» DIRECTIONS FOR THIS TASK:
Rewrite the data starting at its first line and ending at the line containing "dung đa dạng", putting "HARDCOVER" in place of each "PAPERBACK" and keeping everything else unchanged.
BEGIN GIVEN RECORDS
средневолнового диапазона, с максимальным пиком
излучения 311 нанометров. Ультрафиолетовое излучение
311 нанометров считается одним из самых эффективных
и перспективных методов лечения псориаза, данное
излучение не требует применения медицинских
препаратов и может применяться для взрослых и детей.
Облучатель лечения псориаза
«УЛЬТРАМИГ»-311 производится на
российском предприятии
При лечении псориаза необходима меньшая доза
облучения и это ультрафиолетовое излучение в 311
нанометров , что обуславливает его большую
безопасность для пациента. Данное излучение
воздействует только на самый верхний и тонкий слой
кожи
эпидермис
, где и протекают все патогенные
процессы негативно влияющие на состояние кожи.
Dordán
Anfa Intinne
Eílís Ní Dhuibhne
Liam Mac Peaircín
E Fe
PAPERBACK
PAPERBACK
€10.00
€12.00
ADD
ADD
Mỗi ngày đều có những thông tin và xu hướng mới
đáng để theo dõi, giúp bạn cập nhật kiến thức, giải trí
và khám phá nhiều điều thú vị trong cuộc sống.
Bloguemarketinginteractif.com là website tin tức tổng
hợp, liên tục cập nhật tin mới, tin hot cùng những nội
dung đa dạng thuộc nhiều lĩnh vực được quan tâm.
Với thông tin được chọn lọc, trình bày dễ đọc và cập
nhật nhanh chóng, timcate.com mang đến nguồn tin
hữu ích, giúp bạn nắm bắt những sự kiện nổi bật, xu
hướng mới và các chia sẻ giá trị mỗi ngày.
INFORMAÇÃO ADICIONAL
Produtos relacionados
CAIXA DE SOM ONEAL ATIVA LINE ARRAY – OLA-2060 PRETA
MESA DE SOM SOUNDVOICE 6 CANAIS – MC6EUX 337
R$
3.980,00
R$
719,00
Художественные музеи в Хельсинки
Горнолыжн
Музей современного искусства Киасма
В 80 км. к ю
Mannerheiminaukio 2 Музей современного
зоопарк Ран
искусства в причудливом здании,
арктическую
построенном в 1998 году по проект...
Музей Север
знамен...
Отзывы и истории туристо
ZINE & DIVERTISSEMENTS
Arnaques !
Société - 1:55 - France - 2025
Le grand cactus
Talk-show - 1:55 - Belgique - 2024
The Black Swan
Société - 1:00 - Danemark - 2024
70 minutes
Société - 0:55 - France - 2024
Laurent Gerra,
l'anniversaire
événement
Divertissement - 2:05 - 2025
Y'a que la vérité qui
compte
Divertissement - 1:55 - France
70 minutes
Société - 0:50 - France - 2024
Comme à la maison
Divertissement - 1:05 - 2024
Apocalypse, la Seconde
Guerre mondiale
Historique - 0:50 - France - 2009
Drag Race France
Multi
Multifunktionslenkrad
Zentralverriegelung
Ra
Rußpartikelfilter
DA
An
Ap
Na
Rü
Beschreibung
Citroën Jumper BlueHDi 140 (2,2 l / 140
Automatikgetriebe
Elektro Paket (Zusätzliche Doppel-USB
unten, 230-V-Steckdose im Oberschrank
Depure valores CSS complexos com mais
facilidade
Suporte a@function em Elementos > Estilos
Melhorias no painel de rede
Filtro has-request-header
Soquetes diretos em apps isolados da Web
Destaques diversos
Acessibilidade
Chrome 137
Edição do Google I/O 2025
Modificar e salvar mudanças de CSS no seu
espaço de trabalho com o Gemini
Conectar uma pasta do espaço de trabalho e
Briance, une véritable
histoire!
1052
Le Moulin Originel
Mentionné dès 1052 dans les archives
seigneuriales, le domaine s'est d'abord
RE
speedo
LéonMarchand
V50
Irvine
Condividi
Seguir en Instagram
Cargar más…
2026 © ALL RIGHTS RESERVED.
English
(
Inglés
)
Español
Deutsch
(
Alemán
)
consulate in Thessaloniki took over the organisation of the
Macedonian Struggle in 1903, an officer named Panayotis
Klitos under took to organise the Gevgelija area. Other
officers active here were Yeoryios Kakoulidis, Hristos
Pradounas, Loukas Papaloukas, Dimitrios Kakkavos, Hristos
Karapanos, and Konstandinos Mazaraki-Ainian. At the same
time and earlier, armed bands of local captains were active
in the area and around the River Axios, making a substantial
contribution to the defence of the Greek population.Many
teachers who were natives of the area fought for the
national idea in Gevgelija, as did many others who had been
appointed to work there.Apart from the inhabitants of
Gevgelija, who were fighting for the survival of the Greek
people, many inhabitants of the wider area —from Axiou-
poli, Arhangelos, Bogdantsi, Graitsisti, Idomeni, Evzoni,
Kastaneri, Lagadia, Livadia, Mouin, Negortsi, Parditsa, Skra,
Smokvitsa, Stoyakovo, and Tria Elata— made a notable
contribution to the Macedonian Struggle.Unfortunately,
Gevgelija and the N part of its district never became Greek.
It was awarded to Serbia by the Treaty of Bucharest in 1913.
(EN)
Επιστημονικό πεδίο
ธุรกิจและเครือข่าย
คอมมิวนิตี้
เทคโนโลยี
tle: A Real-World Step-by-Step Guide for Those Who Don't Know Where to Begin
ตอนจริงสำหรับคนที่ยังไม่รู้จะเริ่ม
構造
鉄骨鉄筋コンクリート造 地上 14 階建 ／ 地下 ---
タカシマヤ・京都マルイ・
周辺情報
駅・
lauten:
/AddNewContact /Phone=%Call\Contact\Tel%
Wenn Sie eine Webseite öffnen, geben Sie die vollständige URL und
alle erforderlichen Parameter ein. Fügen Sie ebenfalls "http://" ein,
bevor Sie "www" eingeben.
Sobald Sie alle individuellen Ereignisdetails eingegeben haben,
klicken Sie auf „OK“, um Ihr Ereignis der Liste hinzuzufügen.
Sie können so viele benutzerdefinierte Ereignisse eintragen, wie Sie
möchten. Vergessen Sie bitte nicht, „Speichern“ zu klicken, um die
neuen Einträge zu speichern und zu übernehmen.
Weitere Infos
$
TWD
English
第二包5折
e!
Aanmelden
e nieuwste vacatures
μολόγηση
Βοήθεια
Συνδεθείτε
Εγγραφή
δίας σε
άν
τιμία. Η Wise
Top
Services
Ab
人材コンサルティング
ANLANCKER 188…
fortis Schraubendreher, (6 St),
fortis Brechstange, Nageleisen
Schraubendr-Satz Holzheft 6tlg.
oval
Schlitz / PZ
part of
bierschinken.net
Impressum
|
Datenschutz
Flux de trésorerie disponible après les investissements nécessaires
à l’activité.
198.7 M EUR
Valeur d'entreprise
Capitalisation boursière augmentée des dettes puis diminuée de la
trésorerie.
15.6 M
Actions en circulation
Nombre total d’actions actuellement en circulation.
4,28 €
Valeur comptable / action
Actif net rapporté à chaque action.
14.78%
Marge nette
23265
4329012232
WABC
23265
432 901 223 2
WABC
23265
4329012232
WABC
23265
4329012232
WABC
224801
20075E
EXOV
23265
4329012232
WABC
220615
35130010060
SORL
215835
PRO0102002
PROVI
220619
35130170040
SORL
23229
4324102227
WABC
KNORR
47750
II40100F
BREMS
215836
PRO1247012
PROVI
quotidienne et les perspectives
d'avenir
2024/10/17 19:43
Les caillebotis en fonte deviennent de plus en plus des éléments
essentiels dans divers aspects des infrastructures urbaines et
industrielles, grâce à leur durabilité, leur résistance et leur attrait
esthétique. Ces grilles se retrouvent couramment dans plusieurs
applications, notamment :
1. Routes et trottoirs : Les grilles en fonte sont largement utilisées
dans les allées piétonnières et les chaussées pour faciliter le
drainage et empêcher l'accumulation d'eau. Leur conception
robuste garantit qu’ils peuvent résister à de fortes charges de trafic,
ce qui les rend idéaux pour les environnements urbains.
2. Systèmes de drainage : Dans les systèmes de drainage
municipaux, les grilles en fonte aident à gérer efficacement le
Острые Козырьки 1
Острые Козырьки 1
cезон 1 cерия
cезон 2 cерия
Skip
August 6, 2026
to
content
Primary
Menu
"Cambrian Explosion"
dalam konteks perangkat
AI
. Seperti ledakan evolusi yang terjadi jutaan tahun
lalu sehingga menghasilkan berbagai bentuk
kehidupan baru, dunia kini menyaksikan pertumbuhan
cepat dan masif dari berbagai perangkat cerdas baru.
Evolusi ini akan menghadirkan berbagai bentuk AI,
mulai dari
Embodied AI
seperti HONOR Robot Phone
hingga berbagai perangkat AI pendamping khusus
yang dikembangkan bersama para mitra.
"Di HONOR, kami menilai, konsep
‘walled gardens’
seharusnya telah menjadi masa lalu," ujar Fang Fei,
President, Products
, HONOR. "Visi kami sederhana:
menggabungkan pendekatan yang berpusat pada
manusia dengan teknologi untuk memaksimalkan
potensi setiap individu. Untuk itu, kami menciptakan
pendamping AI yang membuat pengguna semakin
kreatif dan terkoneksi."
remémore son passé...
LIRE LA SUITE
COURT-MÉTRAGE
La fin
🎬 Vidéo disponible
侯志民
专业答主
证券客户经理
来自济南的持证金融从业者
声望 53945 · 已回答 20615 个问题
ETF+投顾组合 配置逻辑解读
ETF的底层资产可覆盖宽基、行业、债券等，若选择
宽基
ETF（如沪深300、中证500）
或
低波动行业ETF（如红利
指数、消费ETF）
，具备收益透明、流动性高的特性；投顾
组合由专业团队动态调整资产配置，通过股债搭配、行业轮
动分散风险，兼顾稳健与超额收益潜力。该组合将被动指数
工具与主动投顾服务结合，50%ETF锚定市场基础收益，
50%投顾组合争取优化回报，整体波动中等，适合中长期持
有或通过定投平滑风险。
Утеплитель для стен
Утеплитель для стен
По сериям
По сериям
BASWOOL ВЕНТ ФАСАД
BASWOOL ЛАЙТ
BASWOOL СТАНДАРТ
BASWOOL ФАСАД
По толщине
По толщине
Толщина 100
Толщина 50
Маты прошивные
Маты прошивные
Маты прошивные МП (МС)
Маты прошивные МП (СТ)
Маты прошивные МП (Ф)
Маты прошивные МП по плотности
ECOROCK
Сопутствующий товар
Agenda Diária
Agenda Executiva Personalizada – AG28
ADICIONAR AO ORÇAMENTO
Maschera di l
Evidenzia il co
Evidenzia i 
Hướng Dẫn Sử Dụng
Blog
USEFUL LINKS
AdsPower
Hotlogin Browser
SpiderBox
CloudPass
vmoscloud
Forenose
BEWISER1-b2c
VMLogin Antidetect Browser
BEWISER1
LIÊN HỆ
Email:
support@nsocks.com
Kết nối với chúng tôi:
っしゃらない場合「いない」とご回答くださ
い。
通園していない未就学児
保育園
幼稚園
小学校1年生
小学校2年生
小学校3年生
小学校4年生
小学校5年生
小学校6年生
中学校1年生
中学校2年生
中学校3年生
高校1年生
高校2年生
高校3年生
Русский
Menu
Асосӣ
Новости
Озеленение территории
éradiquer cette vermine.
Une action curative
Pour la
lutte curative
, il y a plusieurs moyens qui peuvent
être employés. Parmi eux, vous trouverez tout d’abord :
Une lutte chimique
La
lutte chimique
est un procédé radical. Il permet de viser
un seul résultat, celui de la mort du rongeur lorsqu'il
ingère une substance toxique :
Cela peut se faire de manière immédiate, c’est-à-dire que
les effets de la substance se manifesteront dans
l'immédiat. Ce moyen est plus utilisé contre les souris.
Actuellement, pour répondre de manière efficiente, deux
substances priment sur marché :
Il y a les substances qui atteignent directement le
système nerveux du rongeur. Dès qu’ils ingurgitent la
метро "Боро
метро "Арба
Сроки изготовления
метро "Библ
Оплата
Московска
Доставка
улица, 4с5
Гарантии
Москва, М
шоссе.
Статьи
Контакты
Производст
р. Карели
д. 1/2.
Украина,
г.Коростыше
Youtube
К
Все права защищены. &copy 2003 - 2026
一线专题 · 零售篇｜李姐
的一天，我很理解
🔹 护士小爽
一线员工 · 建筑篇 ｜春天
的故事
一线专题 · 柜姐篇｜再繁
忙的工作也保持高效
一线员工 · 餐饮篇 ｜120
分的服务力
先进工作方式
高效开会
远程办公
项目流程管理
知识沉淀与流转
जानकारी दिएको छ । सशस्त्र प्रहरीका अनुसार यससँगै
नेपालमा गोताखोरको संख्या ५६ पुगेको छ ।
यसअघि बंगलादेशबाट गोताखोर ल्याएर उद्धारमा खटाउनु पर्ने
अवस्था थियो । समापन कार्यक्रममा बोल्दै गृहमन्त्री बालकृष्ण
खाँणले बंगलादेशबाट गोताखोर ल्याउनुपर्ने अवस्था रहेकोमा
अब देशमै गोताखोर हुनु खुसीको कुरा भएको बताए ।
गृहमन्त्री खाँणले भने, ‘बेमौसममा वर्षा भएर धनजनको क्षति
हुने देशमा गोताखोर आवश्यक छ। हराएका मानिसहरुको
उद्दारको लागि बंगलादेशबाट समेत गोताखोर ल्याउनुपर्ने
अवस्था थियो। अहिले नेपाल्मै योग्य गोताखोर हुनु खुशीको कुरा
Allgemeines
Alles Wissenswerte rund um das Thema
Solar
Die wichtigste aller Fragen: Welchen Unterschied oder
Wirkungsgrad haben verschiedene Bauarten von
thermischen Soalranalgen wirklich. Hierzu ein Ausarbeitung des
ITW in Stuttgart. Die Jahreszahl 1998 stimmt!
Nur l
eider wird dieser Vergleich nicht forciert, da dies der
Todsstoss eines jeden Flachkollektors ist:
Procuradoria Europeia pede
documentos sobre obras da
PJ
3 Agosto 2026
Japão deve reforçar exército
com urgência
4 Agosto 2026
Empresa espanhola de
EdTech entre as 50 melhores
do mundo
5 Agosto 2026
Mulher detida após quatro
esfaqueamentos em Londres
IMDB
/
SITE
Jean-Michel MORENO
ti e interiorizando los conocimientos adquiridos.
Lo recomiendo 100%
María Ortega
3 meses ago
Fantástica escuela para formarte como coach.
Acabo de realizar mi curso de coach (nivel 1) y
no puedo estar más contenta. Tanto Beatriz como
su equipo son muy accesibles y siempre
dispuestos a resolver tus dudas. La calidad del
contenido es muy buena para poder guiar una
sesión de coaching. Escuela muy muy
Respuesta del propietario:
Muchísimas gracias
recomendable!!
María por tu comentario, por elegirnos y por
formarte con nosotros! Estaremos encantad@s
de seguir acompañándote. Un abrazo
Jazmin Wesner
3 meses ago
END GIVEN RECORDS
» RESULT OF THIS TASK:
средневолнового диапазона, с максимальным пиком
излучения 311 нанометров. Ультрафиолетовое излучение
311 нанометров считается одним из самых эффективных
и перспективных методов лечения псориаза, данное
излучение не требует применения медицинских
препаратов и может применяться для взрослых и детей.
Облучатель лечения псориаза
«УЛЬТРАМИГ»-311 производится на
российском предприятии
При лечении псориаза необходима меньшая доза
облучения и это ультрафиолетовое излучение в 311
нанометров , что обуславливает его большую
безопасность для пациента. Данное излучение
воздействует только на самый верхний и тонкий слой
кожи
эпидермис
, где и протекают все патогенные
процессы негативно влияющие на состояние кожи.
Dordán
Anfa Intinne
Eílís Ní Dhuibhne
Liam Mac Peaircín
E Fe
HARDCOVER
HARDCOVER
€10.00
€12.00
ADD
ADD
Mỗi ngày đều có những thông tin và xu hướng mới
đáng để theo dõi, giúp bạn cập nhật kiến thức, giải trí
và khám phá nhiều điều thú vị trong cuộc sống.
Bloguemarketinginteractif.com là website tin tức tổng
hợp, liên tục cập nhật tin mới, tin hot cùng những nội
dung đa dạng thuộc nhiều lĩnh vực được quan tâm.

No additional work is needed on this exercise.